Final scene excised, Army would look like the most obviously propagandistic film in the box set. Full of references to the importance of military virtue and physical strength over book learning, Army brings home that a man who does not fight is not a man. He is weak and womanly and is to be shamed. Even those who are in poor physical health or simply not built for brute force attacks are expected to suddenly shape up and join every other young man in sacrificing themselves nobly for the Emperor. Mothers, even, are not permitted to grieve as their sons were never theirs in the first place – they were merely taking care of them for the Emperor. Now they’ve done their duty and returned their progeny to the father of the nation, they ought to feel nothing more than relief at a job well done, or so says Tomohiko’s wife, Waka. Wouldn’t it be shaming to have a grown up son still at home, after all, or even one that was far from the front line but relatively safe? Prepare for the worst or hope for it? It’s an oddly macabre way of thinking.

However, the last scene of the film which is played almost silently, undercuts this cold willingness to sacrifice and shows it up for its own hollowness. Having originally claimed not to be going to see the brigade depart because she’s a weak and emotional woman, Waka is suddenly overcome by something. She rises and follows the other townspeople drifting towards the noise of the parade with its crowds of cheering, flag waving supporters. Desperately, anxiously, she searches for her son in amongst the multitudes of other young men in identical uniforms marching off gleefully almost certainly not to return. Having pushed through the ranks of ecstatic civilians, she finally catches a glimpse of Shintaro who smiles at her before disappearing back into the ranks of anonymous infantrymen. Waka is left bereft, alone and terrified – her only recourse is prayer.
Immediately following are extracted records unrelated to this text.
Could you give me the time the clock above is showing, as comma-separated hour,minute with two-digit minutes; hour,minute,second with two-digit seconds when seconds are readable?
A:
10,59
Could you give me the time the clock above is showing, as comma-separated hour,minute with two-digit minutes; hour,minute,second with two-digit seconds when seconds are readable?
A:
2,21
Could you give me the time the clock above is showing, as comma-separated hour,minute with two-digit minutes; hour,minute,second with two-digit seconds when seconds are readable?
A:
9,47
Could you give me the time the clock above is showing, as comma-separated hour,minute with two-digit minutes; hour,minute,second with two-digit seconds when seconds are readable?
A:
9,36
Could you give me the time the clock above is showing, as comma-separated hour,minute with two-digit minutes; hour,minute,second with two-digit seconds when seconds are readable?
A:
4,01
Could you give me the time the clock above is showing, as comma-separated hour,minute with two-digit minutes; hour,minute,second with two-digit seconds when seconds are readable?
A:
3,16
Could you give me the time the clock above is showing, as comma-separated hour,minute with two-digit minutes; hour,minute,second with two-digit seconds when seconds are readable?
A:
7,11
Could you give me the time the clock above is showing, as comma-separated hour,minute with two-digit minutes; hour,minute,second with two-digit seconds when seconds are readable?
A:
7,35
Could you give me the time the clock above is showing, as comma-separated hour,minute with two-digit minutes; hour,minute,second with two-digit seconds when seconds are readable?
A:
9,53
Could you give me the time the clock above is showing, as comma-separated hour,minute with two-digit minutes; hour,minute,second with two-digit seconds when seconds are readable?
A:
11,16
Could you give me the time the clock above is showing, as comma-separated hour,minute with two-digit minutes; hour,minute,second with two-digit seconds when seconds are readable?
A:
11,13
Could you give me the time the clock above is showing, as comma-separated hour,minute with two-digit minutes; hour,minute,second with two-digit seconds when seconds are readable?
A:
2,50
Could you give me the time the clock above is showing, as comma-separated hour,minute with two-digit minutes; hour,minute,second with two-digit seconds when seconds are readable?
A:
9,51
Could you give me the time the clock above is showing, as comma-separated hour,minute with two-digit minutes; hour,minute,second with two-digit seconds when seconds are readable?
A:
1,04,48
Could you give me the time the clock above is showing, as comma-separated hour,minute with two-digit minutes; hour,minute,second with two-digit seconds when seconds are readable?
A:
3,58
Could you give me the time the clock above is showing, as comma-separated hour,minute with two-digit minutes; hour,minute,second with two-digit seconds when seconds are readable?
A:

Unsurprisingly, the army didn’t really like this bit. In fact, one high ranking official marched right down to Shochiku and accused Kinoshita of treason! Luckily, not too much came of that but Kinoshita’s next script about kamikaze pilots was rejected and he wasn’t allowed anywhere near a camera until after the end of the war. Waka’s final uncertainty, her grief at losing her son to this faceless monster undercuts the entirety of the previous 80 minute celebration of glorious military history and masculine pride. All of a sudden it’s not a joyful celebration anymore, it’s a funeral peopled with grieving wives and mothers – hardly the sort of message you want to send out when you’re trying to give the barrel a final scrape when it comes to conscripting for the army. Army is a film that’s defined by its final minutes and is surprising in the level of ambiguity it was allowed to get away with given the strict censorship conditions in place. As a propaganda film it fails, but by design. Kinoshita once again refuses to depict his characters as unfeeling robots who can suppress their natural empathy in the name of duty or honour and a mother’s love proves the most dominant (if hopeless) force of all.